Exercise objective » Look through the material and copy each line holding "root".

+---+

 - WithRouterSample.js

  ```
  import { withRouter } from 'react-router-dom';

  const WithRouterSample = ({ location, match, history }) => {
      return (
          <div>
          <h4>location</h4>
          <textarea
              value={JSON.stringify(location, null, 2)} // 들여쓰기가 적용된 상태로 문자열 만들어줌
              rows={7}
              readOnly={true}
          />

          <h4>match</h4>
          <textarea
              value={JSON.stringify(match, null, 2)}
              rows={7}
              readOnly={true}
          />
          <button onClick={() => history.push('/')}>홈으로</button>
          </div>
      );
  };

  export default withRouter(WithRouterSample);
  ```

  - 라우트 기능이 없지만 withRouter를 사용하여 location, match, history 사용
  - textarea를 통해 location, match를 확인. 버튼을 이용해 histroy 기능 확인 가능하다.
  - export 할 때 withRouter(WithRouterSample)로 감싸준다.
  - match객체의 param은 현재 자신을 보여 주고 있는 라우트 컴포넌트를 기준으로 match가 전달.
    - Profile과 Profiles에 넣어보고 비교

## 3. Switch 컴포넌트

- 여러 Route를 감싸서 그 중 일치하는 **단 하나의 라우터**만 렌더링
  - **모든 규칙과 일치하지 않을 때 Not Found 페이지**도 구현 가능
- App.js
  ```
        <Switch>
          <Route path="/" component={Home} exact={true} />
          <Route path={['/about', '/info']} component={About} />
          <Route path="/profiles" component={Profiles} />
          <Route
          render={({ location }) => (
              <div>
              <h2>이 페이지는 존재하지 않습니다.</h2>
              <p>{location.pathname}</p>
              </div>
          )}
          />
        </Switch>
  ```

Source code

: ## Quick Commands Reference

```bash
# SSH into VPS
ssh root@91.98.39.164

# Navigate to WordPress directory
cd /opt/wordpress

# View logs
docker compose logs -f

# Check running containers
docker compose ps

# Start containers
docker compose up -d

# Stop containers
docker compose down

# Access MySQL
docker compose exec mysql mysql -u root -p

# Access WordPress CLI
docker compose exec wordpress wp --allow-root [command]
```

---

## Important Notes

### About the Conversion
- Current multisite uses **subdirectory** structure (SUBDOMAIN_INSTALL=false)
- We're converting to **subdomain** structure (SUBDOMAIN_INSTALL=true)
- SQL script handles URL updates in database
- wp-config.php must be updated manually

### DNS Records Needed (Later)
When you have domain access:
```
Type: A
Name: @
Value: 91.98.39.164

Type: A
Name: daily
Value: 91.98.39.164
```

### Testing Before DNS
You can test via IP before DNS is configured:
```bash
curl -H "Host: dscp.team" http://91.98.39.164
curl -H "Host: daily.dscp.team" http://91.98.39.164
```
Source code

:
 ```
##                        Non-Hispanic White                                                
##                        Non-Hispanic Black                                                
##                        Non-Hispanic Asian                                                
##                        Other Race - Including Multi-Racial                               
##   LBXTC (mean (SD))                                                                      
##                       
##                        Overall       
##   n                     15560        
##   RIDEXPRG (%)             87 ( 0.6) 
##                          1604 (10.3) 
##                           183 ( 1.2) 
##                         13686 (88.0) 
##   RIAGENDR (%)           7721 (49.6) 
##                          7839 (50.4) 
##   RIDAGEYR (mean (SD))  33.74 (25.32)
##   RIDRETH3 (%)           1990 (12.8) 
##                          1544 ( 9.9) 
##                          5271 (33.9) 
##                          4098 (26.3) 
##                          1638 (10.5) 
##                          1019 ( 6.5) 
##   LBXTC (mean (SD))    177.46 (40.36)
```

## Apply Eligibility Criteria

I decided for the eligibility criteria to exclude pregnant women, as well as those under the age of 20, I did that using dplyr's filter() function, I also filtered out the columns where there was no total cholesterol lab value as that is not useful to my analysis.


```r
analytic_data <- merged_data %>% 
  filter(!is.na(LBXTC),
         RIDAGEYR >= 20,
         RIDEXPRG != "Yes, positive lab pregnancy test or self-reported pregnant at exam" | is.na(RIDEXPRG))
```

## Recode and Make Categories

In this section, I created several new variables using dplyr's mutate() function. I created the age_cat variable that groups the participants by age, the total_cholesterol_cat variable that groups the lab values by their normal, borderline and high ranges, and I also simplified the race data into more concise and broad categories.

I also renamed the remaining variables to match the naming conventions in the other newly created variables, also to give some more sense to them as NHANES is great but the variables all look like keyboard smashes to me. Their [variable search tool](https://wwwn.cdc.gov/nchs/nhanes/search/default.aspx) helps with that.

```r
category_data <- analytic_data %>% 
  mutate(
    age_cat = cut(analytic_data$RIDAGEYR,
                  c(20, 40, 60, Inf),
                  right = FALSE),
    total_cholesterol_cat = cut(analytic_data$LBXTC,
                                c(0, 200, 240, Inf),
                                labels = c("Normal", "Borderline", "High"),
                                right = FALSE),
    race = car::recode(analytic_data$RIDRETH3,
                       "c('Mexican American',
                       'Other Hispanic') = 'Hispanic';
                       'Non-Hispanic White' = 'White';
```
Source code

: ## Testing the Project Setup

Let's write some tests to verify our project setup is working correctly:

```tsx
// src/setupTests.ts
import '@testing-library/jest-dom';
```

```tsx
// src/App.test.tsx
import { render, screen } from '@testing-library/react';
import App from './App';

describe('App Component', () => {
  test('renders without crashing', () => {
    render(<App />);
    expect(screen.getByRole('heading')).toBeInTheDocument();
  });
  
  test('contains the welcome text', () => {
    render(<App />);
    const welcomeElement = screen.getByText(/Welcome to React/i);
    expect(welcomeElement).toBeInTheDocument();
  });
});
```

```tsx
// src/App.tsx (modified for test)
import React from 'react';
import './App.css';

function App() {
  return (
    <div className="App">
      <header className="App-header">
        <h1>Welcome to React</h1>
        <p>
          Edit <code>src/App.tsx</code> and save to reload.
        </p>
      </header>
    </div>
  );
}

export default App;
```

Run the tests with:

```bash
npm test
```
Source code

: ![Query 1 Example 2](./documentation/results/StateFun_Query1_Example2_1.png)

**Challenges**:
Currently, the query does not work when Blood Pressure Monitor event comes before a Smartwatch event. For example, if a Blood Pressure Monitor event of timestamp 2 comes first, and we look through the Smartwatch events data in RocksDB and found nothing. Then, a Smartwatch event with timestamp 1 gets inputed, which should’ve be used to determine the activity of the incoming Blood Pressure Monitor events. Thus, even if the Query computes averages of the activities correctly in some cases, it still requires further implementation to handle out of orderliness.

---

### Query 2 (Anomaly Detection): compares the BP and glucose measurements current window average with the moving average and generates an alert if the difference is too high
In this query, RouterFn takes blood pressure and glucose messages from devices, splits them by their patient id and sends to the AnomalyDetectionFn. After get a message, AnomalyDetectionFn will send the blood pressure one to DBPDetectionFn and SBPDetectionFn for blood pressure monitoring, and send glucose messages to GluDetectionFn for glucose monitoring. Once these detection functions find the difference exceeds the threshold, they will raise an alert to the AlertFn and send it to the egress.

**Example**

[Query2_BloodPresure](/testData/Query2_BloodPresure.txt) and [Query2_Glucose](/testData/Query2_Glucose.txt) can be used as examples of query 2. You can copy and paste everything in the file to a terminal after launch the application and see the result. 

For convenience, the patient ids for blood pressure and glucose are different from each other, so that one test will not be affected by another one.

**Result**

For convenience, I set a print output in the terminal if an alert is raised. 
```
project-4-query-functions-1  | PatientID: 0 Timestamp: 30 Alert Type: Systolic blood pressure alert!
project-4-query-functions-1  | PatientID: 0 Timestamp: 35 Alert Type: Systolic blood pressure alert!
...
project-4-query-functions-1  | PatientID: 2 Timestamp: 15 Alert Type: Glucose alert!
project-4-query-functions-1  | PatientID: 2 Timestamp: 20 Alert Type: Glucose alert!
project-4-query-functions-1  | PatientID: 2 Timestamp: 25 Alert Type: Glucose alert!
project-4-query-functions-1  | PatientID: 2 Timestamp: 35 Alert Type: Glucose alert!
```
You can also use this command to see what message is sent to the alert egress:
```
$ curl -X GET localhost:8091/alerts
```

+---+

Answer section »
ssh root@91.98.39.164
docker compose exec mysql mysql -u root -p
docker compose exec wordpress wp --allow-root [command]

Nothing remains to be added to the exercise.